# Exercise inputs
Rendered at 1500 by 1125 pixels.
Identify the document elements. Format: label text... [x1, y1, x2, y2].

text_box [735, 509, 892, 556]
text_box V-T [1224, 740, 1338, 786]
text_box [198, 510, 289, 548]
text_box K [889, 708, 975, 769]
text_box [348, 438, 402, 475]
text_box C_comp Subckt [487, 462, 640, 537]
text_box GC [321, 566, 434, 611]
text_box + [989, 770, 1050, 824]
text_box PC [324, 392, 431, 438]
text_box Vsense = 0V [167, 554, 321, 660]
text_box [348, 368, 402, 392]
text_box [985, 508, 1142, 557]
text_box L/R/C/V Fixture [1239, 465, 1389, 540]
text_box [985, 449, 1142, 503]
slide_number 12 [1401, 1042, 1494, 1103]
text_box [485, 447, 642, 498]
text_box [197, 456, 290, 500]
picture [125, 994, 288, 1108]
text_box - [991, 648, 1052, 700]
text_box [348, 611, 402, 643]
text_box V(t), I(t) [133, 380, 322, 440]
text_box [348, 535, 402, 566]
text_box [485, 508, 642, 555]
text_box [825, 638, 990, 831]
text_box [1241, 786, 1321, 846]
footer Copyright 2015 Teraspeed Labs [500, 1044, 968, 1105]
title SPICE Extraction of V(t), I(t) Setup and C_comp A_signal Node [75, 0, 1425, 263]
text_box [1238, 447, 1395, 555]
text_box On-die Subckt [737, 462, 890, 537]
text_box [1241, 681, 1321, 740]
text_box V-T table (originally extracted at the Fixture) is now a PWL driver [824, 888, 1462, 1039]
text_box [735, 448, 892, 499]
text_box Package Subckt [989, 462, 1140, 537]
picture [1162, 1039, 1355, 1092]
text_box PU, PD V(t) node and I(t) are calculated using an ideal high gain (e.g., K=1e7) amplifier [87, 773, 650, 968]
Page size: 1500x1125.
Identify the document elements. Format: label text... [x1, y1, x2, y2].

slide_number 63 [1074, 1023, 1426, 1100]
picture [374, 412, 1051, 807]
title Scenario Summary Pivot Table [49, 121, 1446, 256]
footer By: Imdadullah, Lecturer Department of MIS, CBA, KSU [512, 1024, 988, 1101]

# Task statement
Every line above that holds "footer" should be copied out.

# Written answer
footer Copyright 2015 Teraspeed Labs [500, 1044, 968, 1105]
footer By: Imdadullah, Lecturer Department of MIS, CBA, KSU [512, 1024, 988, 1101]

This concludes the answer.